Il f. cominciò a essere tradotto in motivo decorativo in Grecia, dove comparve. nel sec. III a. C. scolpito su sarcofagi e are circolari. Acquistò presto una tale voga, anche come ornamento architettonico (portico di Atena Poliàs a Pergamo), che si poté parlare di una "ghirlandomania alessandrina". Passato nella decorazione dipinta dell'arte etrusca tarda (tomba dipinta alle Tassinaie presso Chiusi; olle cinerarie dipinte), e poi nell'arte romana, fu adoperato dapprima specialmente nelle architetture (tempio detto della Sibilla a Tivoli, sepolcro di Bibulo a Roma) e poi, durante tutto l'Impero, anche su vasi, are, sarcofagi, ecc., con forme che seguirono l'evolversi della scultura decorativa.

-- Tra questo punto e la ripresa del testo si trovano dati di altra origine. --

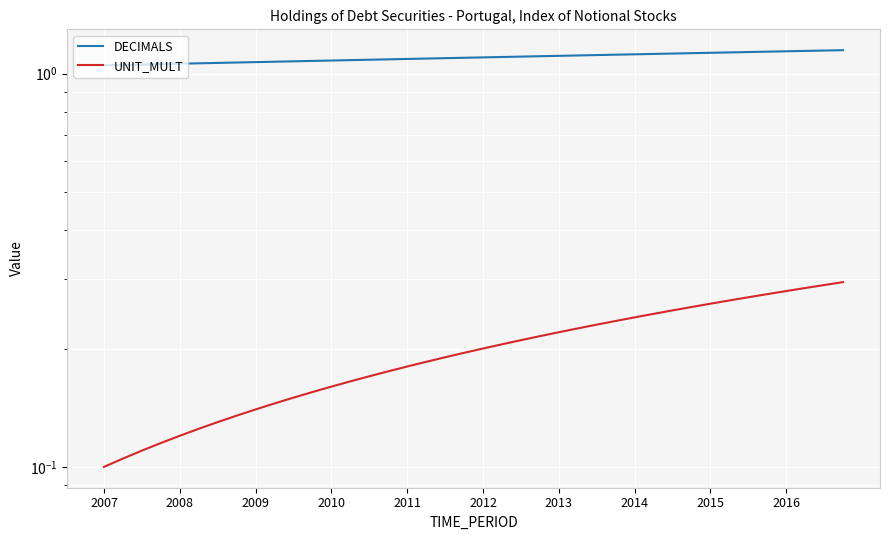

The value of DECIMALS at 2010 is 1.1. True or false?

True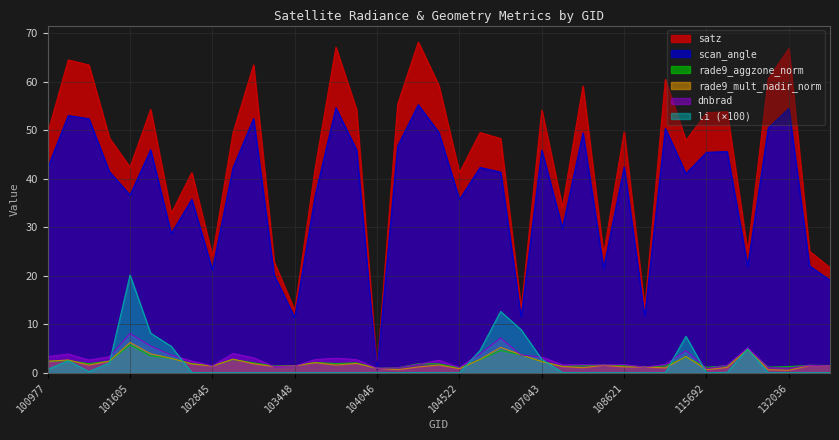

What is the average value of the rade9_aggzone_norm series?

2.1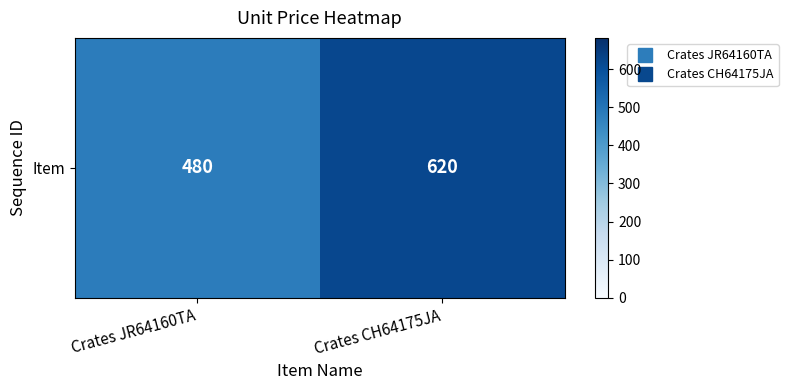

The chart shows a value of 829 at Crates CH64175JA. True or false?

False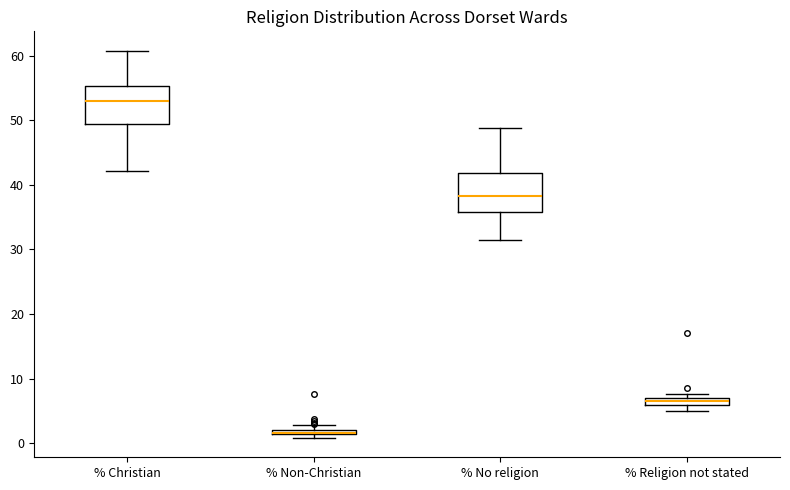

Where is the upper edge of the box for % Christian on the y-axis? The values are not printed on the chart, so give them approximately, as read against the axis.

55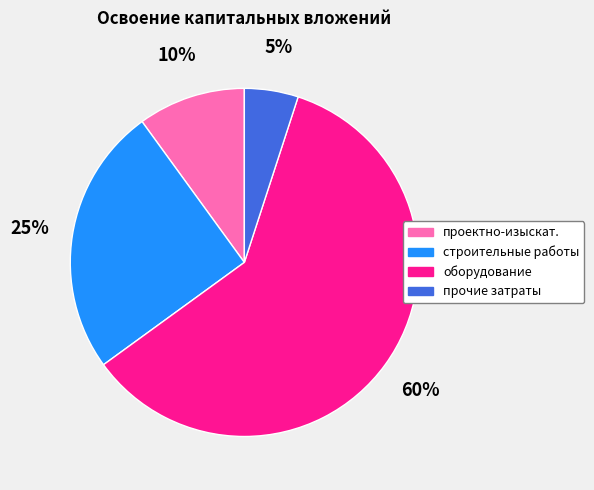

Rank the categories by value from highest to lowest.

оборудование, строительные работы, проектно-изыскат., прочие затраты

Nella decorazione degli interni si hanno f. in mosaico, in stucco, in pittura.
Tra i f. in pittura vanno segnalati quelli della Casa detta di Livia, sul Palatino, che ricordano assai da vicino quelli scolpiti nell'interno dell'Ara Pacis (v.).

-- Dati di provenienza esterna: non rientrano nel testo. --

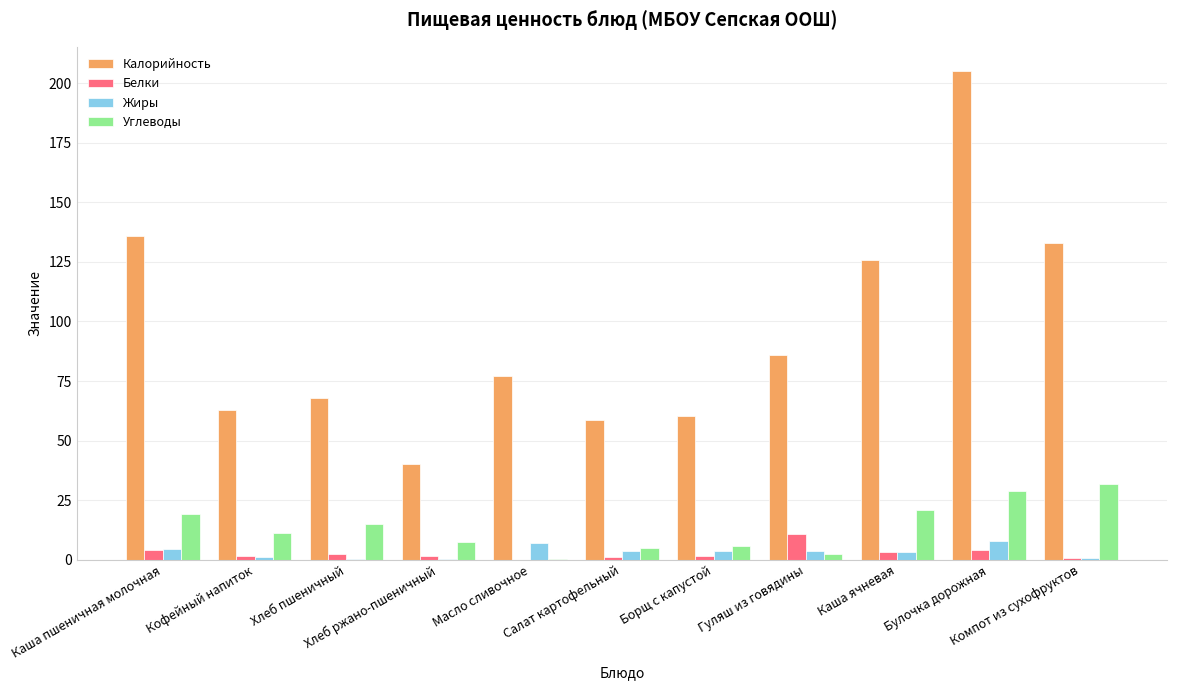

At which category is the sum across all series the highest?

Булочка дорожная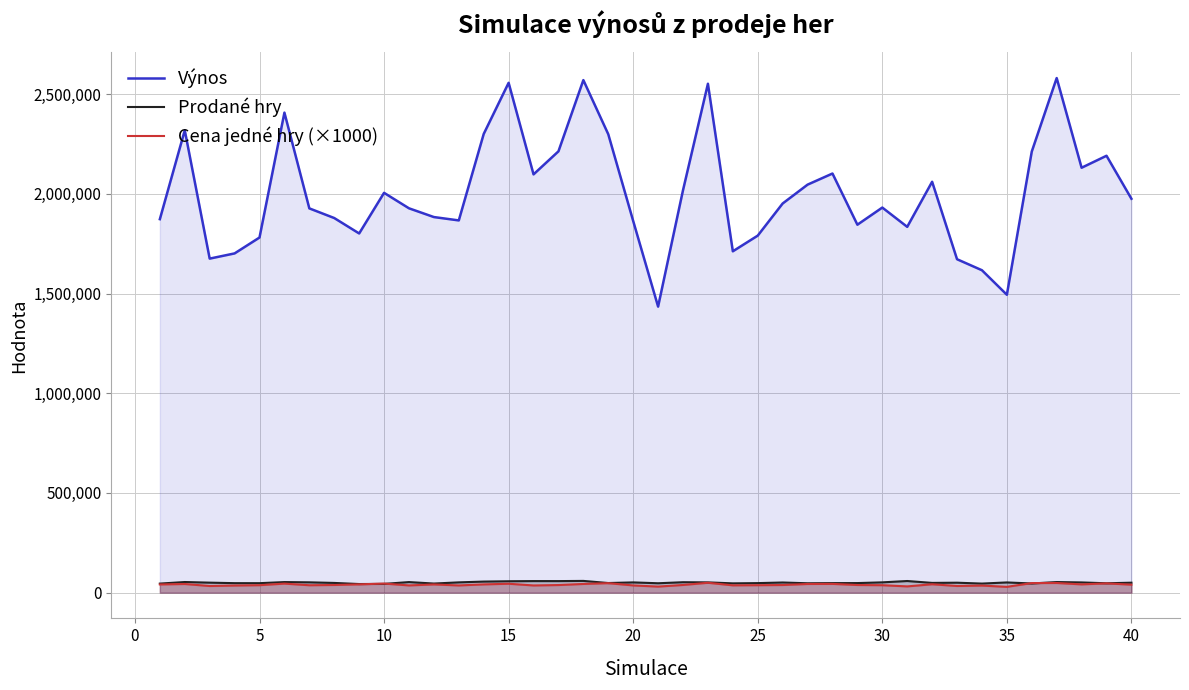

True or false: Výnos has a value of 2372229.5 at 35.

False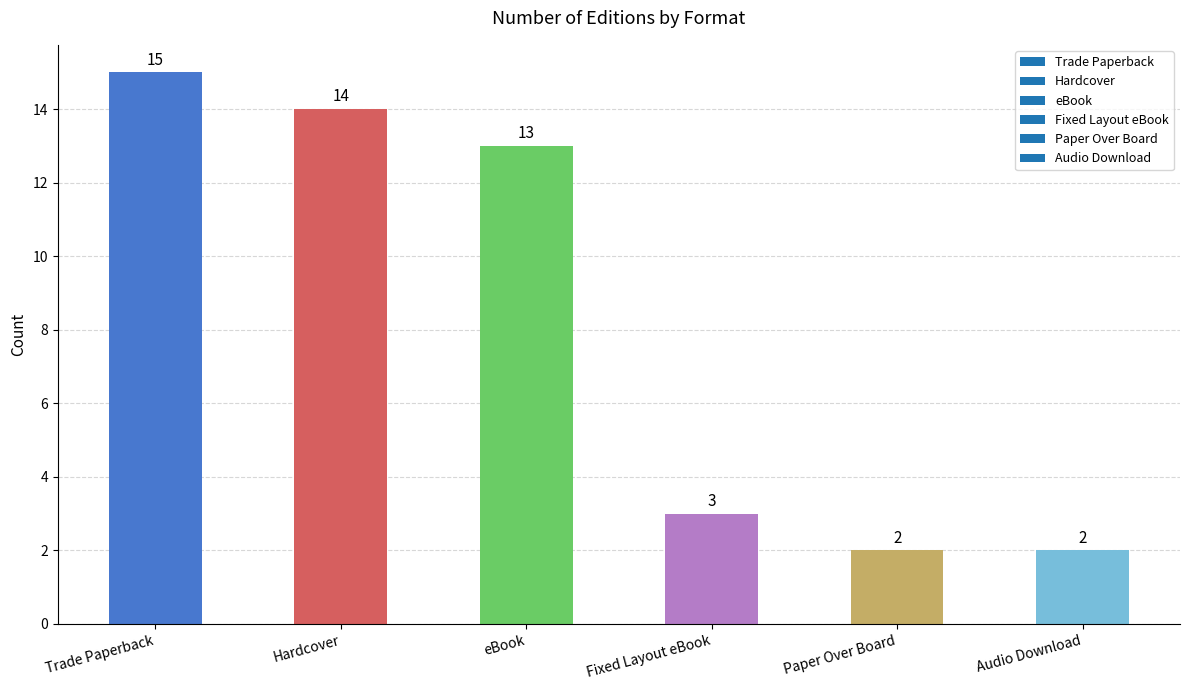

Where does the data first go above 13?

Trade Paperback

Sostegno tipico del f. era il bucranio (v.), che comparve alla stessa epoca, ma che era sostituito spesso da candelabri, maschere comiche e tragiche, amorini, Vittorie. Le curve del f. racchiudevano sovente altri elementi decorativi o anche figure. Il fogliame era per lo più di alloro e di quercia; ad esso si unirono spesso fiori e frutti, nel qual caso il f. si chiamò encarpo (dal gr. καρπός "frutto"). Potevano farne parte anche oggetti, come maschere, strumenti musicali o altro.

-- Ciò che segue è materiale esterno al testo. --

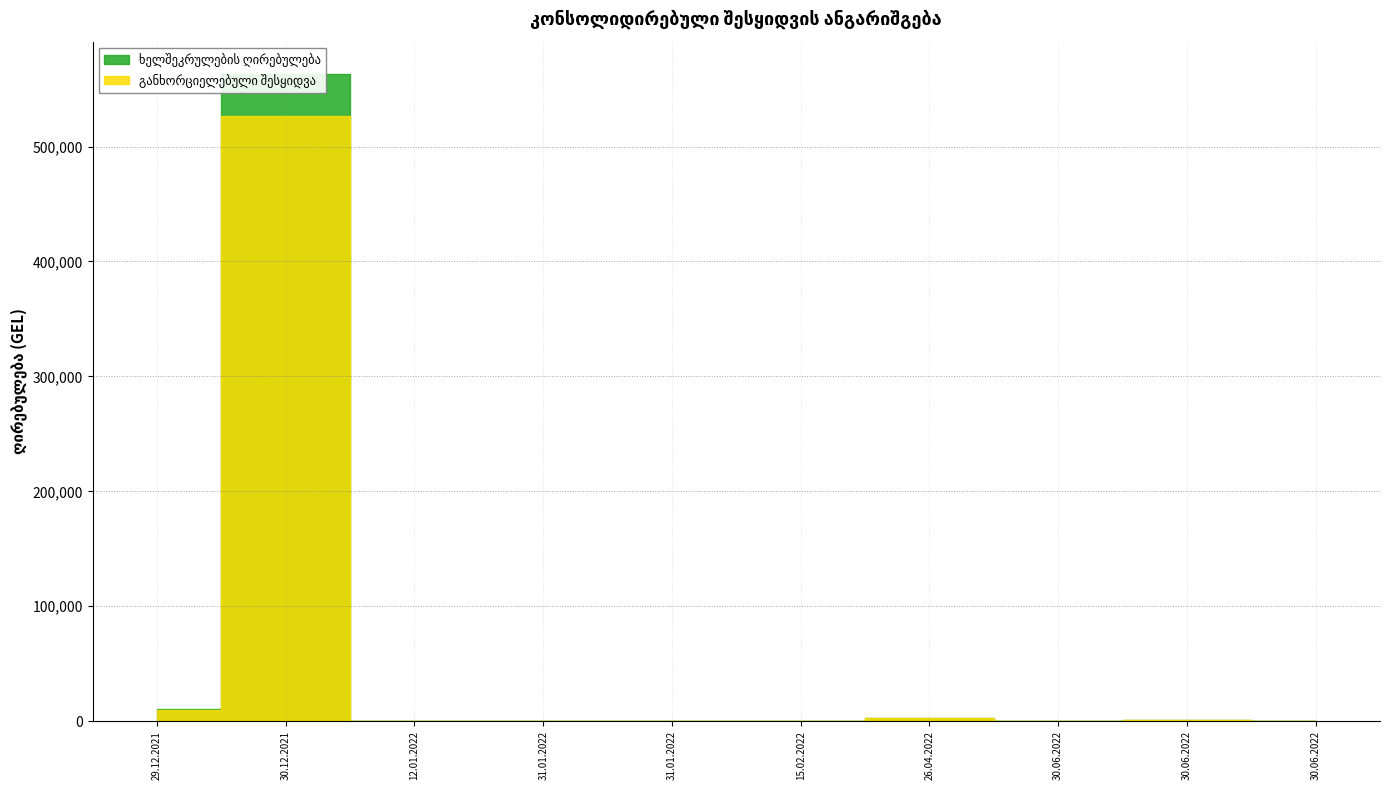

Which has a higher value, 26.04.2022 or 30.12.2021?

30.12.2021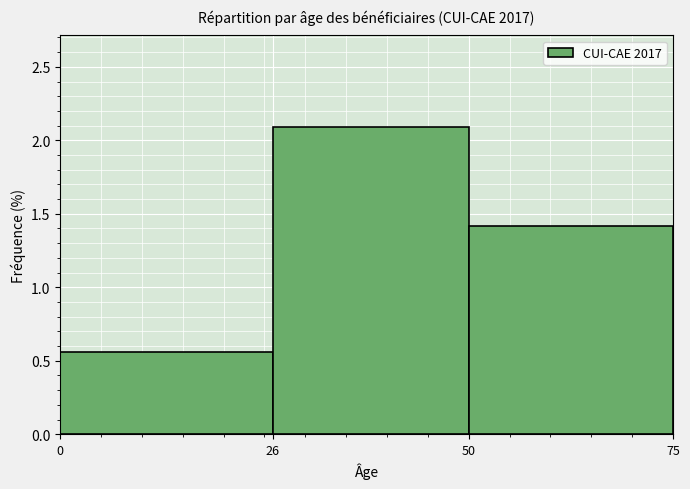

Which range on the x-axis has the tallest bar?

26 to 50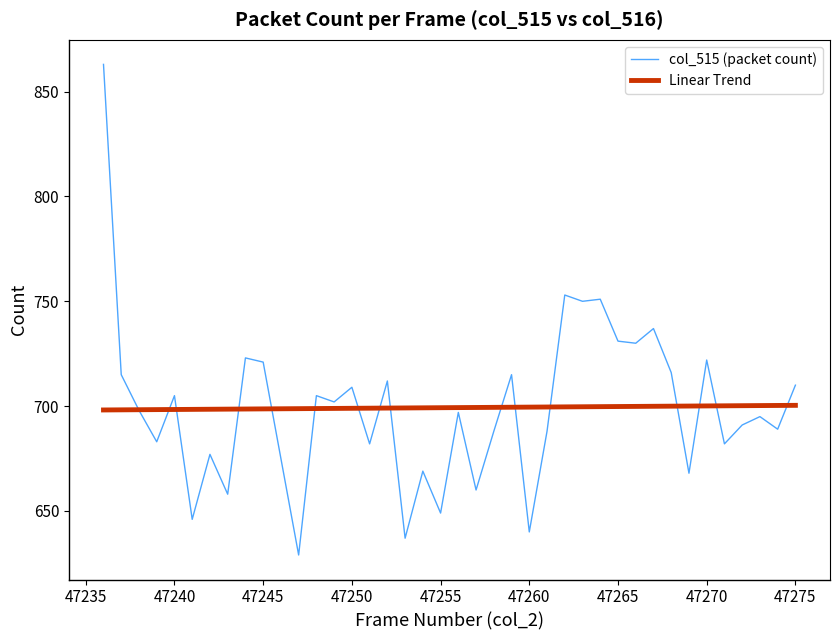

What is the maximum value for Linear Trend?

700.4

Bibl.: H. Dragendorff, Altar aus dem Dionysostheater in Athen, in Stephaniskos-Ernst Fabricius zum VI. IX. MDCCCCXXVII, Friburgo 1927, p. 16; G. Rodenwaldt, Der Sarkophag Caffarelli, in 83. Winckelmannsprogramm, Berlino 1925, p. 10 ss.; W. Altmann, Architektur und Ornamentik der antiken Sarkophage, Berlino 1902, p. 58 ss.; id., Die Römischen Grabaltäre der Kaiserzeit, Berlino 1905, p. 59 ss.